(Text data extracted from pages)
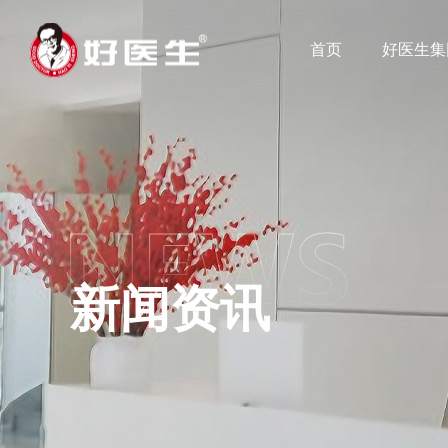
首页
好医生集
新闻资讯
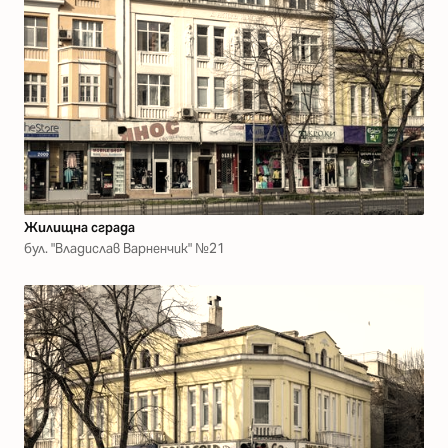
Жилищна сграда
бул. "Владислав Варненчик" №21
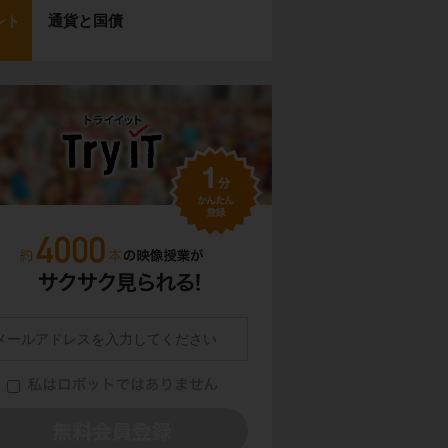
通貨と国債
ント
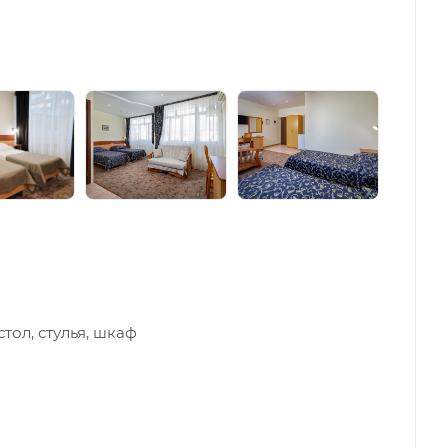
тол, стулья, шкаф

TASK STATEMENT: Copy out every line of the text data above exactly as it appears, leaving the pictures out of your answer.

ANSWER TO THE EXERCISE:
首页
好医生集
新闻资讯
Жилищна сграда
бул. "Владислав Варненчик" №21
通貨と国債
ント
тол, стулья, шкаф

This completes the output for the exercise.